WORK INSTRUCTIONS:
Search the entries below. Return every line that has "relocated" in it.

Object transformation records:
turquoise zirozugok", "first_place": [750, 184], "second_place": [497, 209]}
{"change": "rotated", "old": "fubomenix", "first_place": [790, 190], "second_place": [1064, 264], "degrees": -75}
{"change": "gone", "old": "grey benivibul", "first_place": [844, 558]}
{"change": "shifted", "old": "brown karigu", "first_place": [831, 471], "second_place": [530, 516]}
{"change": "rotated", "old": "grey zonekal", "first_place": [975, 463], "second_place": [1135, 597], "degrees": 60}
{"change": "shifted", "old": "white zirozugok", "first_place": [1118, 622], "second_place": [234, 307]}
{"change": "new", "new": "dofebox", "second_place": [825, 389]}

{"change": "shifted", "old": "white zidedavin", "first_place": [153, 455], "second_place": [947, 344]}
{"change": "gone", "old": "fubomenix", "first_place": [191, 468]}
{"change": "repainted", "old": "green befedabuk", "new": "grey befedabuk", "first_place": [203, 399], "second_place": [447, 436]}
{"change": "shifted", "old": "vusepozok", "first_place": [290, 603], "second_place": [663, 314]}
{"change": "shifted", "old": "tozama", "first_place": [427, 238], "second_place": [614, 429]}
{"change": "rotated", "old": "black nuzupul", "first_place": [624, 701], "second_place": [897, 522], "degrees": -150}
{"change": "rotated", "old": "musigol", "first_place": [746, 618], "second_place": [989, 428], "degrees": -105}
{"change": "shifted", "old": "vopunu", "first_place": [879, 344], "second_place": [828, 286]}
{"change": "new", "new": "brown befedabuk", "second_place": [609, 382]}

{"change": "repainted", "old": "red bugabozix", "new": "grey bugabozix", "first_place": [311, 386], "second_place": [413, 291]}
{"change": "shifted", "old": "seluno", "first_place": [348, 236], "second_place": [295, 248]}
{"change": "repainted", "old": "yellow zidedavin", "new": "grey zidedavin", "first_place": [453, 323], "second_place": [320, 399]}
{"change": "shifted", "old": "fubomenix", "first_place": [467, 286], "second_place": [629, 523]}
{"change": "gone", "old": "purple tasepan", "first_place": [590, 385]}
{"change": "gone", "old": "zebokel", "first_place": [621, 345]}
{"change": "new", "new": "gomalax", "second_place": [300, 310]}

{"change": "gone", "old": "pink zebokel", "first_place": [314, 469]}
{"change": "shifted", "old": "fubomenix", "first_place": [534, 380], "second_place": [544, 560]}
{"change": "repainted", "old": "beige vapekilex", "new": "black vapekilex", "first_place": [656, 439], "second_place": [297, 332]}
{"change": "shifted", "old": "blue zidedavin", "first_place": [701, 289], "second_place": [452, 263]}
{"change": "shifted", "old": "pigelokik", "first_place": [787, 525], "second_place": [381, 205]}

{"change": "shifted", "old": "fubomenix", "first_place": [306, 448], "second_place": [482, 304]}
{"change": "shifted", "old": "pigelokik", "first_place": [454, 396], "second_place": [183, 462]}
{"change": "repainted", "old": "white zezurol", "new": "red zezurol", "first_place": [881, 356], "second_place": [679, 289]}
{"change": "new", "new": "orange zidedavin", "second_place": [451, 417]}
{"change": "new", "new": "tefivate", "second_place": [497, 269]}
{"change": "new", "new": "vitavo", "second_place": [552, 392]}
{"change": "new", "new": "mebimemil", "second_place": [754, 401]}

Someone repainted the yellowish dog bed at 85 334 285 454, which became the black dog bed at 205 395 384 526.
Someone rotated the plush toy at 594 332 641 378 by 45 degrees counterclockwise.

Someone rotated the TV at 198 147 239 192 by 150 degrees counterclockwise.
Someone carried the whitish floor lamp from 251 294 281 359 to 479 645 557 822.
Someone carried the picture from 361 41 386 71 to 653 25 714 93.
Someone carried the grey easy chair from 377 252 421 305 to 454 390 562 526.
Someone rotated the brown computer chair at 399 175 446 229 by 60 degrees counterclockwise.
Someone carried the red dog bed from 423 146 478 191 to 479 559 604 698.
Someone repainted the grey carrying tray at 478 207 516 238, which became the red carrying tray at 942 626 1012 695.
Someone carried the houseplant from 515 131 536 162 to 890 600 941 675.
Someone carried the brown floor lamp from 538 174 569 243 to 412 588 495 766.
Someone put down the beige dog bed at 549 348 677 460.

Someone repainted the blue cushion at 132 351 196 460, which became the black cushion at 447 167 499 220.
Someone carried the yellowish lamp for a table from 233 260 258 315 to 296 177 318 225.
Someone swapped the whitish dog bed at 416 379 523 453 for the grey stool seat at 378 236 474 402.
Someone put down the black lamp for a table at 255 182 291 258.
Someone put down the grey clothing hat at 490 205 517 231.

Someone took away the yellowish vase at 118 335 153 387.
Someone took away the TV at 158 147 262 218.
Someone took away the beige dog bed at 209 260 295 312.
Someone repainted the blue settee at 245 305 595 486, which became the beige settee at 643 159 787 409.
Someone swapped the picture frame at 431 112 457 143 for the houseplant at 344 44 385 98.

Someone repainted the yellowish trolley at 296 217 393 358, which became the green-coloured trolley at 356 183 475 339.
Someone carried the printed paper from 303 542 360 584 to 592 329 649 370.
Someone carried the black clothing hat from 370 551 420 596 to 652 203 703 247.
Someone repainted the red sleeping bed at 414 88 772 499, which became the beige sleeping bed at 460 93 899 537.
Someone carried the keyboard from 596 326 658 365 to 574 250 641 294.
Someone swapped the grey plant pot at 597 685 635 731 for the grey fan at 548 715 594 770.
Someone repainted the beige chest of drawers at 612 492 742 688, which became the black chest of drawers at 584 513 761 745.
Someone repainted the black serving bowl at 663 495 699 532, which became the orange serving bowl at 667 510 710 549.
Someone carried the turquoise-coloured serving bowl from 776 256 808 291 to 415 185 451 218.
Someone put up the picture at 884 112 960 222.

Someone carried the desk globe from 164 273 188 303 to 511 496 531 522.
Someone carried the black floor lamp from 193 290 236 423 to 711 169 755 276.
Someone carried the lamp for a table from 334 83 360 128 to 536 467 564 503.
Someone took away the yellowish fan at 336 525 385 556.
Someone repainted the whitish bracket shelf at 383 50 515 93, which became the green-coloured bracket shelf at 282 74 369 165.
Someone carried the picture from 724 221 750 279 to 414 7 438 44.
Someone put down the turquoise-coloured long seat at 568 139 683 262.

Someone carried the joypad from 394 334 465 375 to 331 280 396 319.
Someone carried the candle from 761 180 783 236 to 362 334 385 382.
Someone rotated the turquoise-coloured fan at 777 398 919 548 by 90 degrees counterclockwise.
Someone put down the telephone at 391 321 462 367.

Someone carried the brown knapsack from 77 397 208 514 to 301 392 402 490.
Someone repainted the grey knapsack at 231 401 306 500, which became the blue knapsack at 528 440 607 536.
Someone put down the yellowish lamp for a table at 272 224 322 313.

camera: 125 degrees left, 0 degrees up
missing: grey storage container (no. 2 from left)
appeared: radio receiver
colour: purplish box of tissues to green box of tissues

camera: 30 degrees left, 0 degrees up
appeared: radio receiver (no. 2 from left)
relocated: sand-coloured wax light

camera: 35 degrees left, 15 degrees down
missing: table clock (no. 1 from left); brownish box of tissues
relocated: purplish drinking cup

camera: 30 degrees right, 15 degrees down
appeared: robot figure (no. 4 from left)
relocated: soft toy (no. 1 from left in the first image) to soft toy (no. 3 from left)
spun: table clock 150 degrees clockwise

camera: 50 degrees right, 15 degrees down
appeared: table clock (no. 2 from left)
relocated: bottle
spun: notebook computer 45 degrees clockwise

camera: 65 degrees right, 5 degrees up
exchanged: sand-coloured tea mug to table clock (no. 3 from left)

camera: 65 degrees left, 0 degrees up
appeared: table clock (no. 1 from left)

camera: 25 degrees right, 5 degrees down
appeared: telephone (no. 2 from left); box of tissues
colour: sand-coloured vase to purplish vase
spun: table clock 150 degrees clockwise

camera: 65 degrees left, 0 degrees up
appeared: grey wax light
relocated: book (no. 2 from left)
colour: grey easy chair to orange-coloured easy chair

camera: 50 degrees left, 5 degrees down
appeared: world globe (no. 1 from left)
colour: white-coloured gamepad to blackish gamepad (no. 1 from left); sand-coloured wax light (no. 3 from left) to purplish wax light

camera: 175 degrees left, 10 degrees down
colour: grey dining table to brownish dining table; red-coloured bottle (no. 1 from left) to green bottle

ANSWER SECTION:
relocated: sand-coloured wax light
relocated: purplish drinking cup
relocated: soft toy (no. 1 from left in the first image) to soft toy (no. 3 from left)
relocated: bottle
relocated: book (no. 2 from left)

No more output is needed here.